Study text
Start of Block

A newly disclosed critical vulnerability in Salesforce’s Agentforce platform could trick the AI agent into leaking sensitive CRM data through indirect prompt injection.
Researchers at Noma Security, who identified the bug dubbed “ForcedLeak,” said in a blog post shared with CSO ahead of its publication on Thursday that it could be exploited by attackers inserting malicious instructions into a routine customer form.
Salesforce patched the issue after disclosure, but Noma researchers believe the implications go well beyond one bug.
From innocent Form to full-on data heist
The attack path revealed by Noma was deceptively simple. By planting malicious text inside Salesforce’s Web-to-Lead form, commonly used in marketing campaigns, researchers found that an AI agent (Agentforce) tasked with reviewing submissions could be coaxed into running instructions it was never meant to. The description field, with its 42000-character allowance, provided enough space to hide multi-step payloads disguised as harmless business requests.
Once an employee interacts with the data and asks Agentforce to process it, the system obediently carries out both the real request and the attacker’s hidden script. Worse, Salesforce’s content security policy included an expired domain still on its whitelist. By re-registering the domain for just $5, researchers created a trusted-looking data exfiltration channel, turning a minor oversight into a major security hole.
“Indirect Prompt Injection is basically cross-site scripting, but instead of tricking a database, attackers get inline AI to do it,” said Andy Bennett, CISO at Apollo Information Systems. “It’s like a mix of scripted attacks and social engineering. The innovation is impressive and the impacts are potentially staggering.”

End of Block

Task instructions
[1] Answer these questions from the ForcedLeak article:
(a) Which company's researchers found the bug?
(b) How many characters does the description field allow?
(c) How much did it cost to re-register the expired domain?
[2] Carry on the ForcedLeak article from the point where it stops.
None of the stored data is needed here.

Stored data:
Start of Block

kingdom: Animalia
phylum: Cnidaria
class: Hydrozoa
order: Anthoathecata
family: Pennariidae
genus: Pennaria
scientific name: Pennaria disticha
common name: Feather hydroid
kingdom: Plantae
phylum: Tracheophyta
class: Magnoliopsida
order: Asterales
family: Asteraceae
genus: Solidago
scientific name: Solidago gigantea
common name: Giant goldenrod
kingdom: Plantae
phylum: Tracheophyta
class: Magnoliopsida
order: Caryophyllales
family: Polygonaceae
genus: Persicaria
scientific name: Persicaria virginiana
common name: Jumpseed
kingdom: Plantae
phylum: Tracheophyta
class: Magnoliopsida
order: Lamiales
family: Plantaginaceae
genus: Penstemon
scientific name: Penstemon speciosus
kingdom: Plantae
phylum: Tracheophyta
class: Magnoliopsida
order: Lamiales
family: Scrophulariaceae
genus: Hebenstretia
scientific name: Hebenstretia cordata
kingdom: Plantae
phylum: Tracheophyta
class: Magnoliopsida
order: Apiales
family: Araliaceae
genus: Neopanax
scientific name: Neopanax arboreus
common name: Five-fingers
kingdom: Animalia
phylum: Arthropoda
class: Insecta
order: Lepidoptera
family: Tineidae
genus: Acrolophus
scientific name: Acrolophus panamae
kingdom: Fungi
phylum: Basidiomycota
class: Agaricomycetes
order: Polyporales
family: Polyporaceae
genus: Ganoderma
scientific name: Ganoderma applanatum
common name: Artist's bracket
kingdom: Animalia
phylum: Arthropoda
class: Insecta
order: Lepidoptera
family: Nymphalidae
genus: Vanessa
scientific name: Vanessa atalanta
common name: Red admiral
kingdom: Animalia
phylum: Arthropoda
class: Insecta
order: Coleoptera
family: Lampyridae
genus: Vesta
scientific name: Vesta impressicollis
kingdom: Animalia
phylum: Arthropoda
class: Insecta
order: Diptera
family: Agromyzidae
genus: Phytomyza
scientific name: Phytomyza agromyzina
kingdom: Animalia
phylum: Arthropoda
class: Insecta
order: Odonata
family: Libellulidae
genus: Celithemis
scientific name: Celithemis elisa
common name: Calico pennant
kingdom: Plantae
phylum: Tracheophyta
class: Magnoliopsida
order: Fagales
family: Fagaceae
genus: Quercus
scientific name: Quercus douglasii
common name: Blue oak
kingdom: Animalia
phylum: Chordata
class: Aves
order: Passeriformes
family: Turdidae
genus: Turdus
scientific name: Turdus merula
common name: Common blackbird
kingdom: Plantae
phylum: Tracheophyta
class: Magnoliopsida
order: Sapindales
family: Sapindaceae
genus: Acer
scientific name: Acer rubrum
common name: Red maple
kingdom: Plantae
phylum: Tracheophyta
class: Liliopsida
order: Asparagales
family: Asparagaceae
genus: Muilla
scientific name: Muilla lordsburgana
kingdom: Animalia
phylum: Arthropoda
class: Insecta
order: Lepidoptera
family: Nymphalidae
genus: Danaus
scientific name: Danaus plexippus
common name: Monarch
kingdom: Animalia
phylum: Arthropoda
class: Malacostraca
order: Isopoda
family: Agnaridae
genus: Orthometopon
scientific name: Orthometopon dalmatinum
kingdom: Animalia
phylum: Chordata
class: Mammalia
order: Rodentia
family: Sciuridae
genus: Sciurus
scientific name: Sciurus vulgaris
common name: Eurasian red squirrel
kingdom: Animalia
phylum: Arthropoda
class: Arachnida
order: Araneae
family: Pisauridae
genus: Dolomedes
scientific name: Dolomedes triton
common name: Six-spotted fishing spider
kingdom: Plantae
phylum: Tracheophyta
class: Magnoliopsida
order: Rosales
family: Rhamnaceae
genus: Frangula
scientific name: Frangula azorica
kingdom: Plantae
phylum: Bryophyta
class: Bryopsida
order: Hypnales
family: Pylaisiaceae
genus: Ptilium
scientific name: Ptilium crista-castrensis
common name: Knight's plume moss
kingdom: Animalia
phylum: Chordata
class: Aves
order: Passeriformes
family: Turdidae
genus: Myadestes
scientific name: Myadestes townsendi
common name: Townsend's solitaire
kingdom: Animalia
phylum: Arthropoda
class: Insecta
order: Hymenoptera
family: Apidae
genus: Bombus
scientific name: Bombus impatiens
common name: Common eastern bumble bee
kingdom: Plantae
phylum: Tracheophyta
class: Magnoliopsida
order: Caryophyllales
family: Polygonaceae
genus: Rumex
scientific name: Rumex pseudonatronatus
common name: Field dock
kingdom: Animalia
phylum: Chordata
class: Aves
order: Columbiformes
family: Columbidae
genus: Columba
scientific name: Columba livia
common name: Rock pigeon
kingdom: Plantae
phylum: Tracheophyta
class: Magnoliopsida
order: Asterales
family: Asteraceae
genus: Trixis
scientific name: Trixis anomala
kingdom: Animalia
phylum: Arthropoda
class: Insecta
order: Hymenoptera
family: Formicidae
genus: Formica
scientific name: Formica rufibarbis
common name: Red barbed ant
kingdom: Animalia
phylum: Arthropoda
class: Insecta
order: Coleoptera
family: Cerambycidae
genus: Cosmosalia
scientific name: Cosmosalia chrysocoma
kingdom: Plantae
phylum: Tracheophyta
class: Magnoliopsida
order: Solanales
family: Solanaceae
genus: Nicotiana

End of Block

Exercise responses
[1]
(a) Noma Security
(b) 42000
(c) $5

[2]
Salesforce said Thursday that it had patched this CVE-pending flaw on September 8, 2025, by enforcing “Trusted URL allowlists” for Agentforce. While the company did not directly credit Noma for the finding, it included a related description. “Our underlying services powering Agentforce will enforce the Trusted URL allowlist to ensure no malicious links are called or generated through potential prompt injection,” it said then.
A Salesforce spokesperson said, “The security landscape for prompt injection remains a complex and evolving area, and we continue to invest in strong security controls and work closely with the research community to help protect our customers as these types of issues surface.”
Guardrails, not just patches
While Salesforce responded quickly with a patch, experts agree that AI agents represent a fundamentally broader attack surface. These systems combine memory, decision-making, and tool execution, meaning compromises can spread quickly and, as Bennett puts it, “at machine speed.”
“It’s advisable to secure the systems around the AI agents in use, which include APIs, forms, and middleware, so that prompt injection is harder to exploit and less harmful if it succeeds,” said Chrissa Constantine, senior cybersecurity solution architect at Black Duck. She emphasized that true prevention requires not just patching but “maintaining configuration and establishing guardrails around the agent design, software supply chain, web application, and API testing.”
Noma’s researchers echoed that call, urging organizations to treat AI agents like production systems, inventorying every agent, validating outbound connections, sanitizing inputs before they reach the model, and flagging any sensitive data access or internet egress.
Sanitize external input before the agent sees it, suggested Elad Luz, head of research at Oasis Security. “Treat free-text from contact forms as untrusted input. Use an input mediation layer to extract only expected fields, strip/neutralize instructions, links, and markup, and prevent the model from interpreting user content as commands (prompt-injection resilience).”